> [Your instructions]: Please reproduce each of the lines below exactly, without any changes.

Stored data entries:
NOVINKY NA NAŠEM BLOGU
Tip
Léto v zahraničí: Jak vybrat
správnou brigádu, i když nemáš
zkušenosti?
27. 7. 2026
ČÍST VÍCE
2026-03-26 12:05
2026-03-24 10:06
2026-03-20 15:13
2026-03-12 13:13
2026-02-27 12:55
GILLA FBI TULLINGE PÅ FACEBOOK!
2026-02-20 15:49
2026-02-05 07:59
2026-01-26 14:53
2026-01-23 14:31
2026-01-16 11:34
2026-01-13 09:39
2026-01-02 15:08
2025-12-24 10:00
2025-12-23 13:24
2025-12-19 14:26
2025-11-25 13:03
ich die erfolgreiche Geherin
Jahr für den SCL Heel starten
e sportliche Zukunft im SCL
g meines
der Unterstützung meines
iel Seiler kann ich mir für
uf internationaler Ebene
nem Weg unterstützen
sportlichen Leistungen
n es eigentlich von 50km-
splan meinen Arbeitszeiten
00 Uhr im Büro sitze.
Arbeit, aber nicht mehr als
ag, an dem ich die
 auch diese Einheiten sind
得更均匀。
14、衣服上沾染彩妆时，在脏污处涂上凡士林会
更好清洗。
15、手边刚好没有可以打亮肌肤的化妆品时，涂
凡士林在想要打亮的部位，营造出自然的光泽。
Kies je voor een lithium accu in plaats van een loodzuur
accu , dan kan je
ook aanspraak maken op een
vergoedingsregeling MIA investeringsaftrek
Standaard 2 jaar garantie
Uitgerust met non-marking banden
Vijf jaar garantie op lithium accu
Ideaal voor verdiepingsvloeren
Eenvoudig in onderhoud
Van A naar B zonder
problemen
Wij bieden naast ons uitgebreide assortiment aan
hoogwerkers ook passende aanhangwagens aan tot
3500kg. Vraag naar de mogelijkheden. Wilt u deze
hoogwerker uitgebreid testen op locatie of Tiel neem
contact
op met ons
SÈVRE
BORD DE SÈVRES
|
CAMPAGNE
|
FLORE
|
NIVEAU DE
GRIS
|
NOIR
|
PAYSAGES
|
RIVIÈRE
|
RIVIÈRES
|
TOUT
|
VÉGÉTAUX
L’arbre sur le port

> [Completed exercise]:
NOVINKY NA NAŠEM BLOGU
Tip
Léto v zahraničí: Jak vybrat
správnou brigádu, i když nemáš
zkušenosti?
27. 7. 2026
ČÍST VÍCE
2026-03-26 12:05
2026-03-24 10:06
2026-03-20 15:13
2026-03-12 13:13
2026-02-27 12:55
GILLA FBI TULLINGE PÅ FACEBOOK!
2026-02-20 15:49
2026-02-05 07:59
2026-01-26 14:53
2026-01-23 14:31
2026-01-16 11:34
2026-01-13 09:39
2026-01-02 15:08
2025-12-24 10:00
2025-12-23 13:24
2025-12-19 14:26
2025-11-25 13:03
ich die erfolgreiche Geherin
Jahr für den SCL Heel starten
e sportliche Zukunft im SCL
g meines
der Unterstützung meines
iel Seiler kann ich mir für
uf internationaler Ebene
nem Weg unterstützen
sportlichen Leistungen
n es eigentlich von 50km-
splan meinen Arbeitszeiten
00 Uhr im Büro sitze.
Arbeit, aber nicht mehr als
ag, an dem ich die
 auch diese Einheiten sind
得更均匀。
14、衣服上沾染彩妆时，在脏污处涂上凡士林会
更好清洗。
15、手边刚好没有可以打亮肌肤的化妆品时，涂
凡士林在想要打亮的部位，营造出自然的光泽。
Kies je voor een lithium accu in plaats van een loodzuur
accu , dan kan je
ook aanspraak maken op een
vergoedingsregeling MIA investeringsaftrek
Standaard 2 jaar garantie
Uitgerust met non-marking banden
Vijf jaar garantie op lithium accu
Ideaal voor verdiepingsvloeren
Eenvoudig in onderhoud
Van A naar B zonder
problemen
Wij bieden naast ons uitgebreide assortiment aan
hoogwerkers ook passende aanhangwagens aan tot
3500kg. Vraag naar de mogelijkheden. Wilt u deze
hoogwerker uitgebreid testen op locatie of Tiel neem
contact
op met ons
SÈVRE
BORD DE SÈVRES
|
CAMPAGNE
|
FLORE
|
NIVEAU DE
GRIS
|
NOIR
|
PAYSAGES
|
RIVIÈRE
|
RIVIÈRES
|
TOUT
|
VÉGÉTAUX
L’arbre sur le port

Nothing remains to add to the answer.